It certainly looks as if it was run on straight petrol. If you hone (or more likely bore) the scores out of that cylinder bore you'll need a bigger piston. The piston you've got is scrap, but taking piston and cylinder from a scrapped mower seems like it should be much cheaper than $70 (if you live in a town or city, probably $70 cheaper).

I'm not happy with some parts of Bob's cure. I don't like grit in the engine, because it's a recipe for rapid wear. One question is whether there are metal particles in the big end bearing: you need to get that clean. Another of Bob's methods I don't support is trying to clean out piston ring grooves with a screwdriver. I've been there and done that, and the result was ring groove lands that were no longer square to the bore. I use - and recommend - a piece of one of the old piston rings. Break off a piece about a third to half of the circumference of the bore, so you have something to hold onto, and carefully grind the end square to the ring. Use it carefully as a scraper. With four stroke pistons, which don't have pegs in the ring grooves, my favourite method is to hold the piston in a lathe chuck and use the piece of piston ring as a hand-held parting tool. (Pack the piston so the chuck jaws don't touch it, of course, and use a negligible clamping pressure, or make a simple adaptor that holds the piston via a pin through the gudgeon pin hole.) If you have a lathe an even better method is to make a suitable parting tool and use that, but I've never bothered. Whatever method you use, do not remove any metal from the ring groove of course: not even a tiny amount.

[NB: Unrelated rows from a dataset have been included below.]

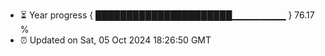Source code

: - ⏳ Year progress { ██████████████████████▁▁▁▁▁▁▁▁ } 76.17 %
- ⏰ Updated on Sat, 05 Oct 2024 18:26:50 GMT

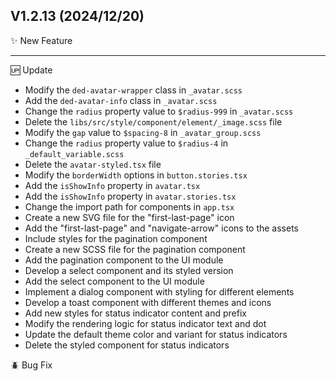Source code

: ## V1.2.13 (2024/12/20)

✨ New Feature

---

🆙 Update

- Modify the `ded-avatar-wrapper` class in `_avatar.scss`
- Add the `ded-avatar-info` class in `_avatar.scss`
- Change the `radius` property value to `$radius-999` in `_avatar.scss`
- Delete the `libs/src/style/component/element/_image.scss` file
- Modify the `gap` value to `$spacing-8` in `_avatar_group.scss`
- Change the `radius` property value to `$radius-4` in `_default_variable.scss`
- Delete the `avatar-styled.tsx` file
- Modify the `borderWidth` options in `button.stories.tsx`
- Add the `isShowInfo` property in `avatar.tsx`
- Add the `isShowInfo` property in `avatar.stories.tsx`
- Change the import path for components in `app.tsx`
- Create a new SVG file for the "first-last-page" icon
- Add the "first-last-page" and "navigate-arrow" icons to the assets
- Include styles for the pagination component
- Create a new SCSS file for the pagination component
- Add the pagination component to the UI module
- Develop a select component and its styled version
- Add the select component to the UI module
- Implement a dialog component with styling for different elements
- Develop a toast component with different themes and icons
- Add new styles for status indicator content and prefix
- Modify the rendering logic for status indicator text and dot
- Update the default theme color and variant for status indicators
- Delete the styled component for status indicators

🪲 Bug Fix
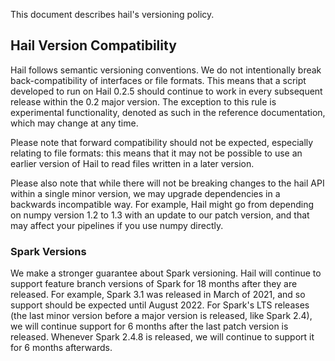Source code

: This document describes hail's versioning policy.

## Hail Version Compatibility

Hail follows semantic versioning conventions. We do not intentionally break back-compatibility of interfaces or file formats. This means that a script developed to run on Hail 0.2.5 should continue to work in every subsequent release within the 0.2 major version. The exception to this rule is experimental functionality, denoted as such in the reference documentation, which may change at any time.

Please note that forward compatibility should not be expected, especially relating to file formats: this means that it may not be possible to use an earlier version of Hail to read files written in a later version.

Please also note that while there will not be breaking changes to the hail API within a single minor version, we may upgrade dependencies in a backwards incompatible way. For example, Hail might go from depending on numpy version 1.2 to 1.3 with an update to our patch version, and that may affect your pipelines if you use numpy directly. 

### Spark Versions

We make a stronger guarantee about Spark versioning. Hail will continue to support feature branch versions of Spark for 18 months after they are released. For example, Spark 3.1 was released in March of 2021, and so support should be expected until August 2022. For Spark's LTS releases (the last minor version before a major version is released, like Spark 2.4), we will continue support for 6 months after the last patch version is released. Whenever Spark 2.4.8 is released, we will continue to support it for 6 months afterwards.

Other than that, just doing a mix-and-match of parts from a wrecked mower seems like a cheap, easy fix. You even end up with a full set of parts to draw on, so whenever you find a worn bit, you just take the better one from the other mower and avoid both a trip to the mower shop, and any expense. There is one point I agree with Bob on: this isn't a Briggs and Stratton, let alone a car or motorcycle engine: it's a Victa 2 stroke, so it does not require the detail and care in fitting parts that you would apply to a "real" engine.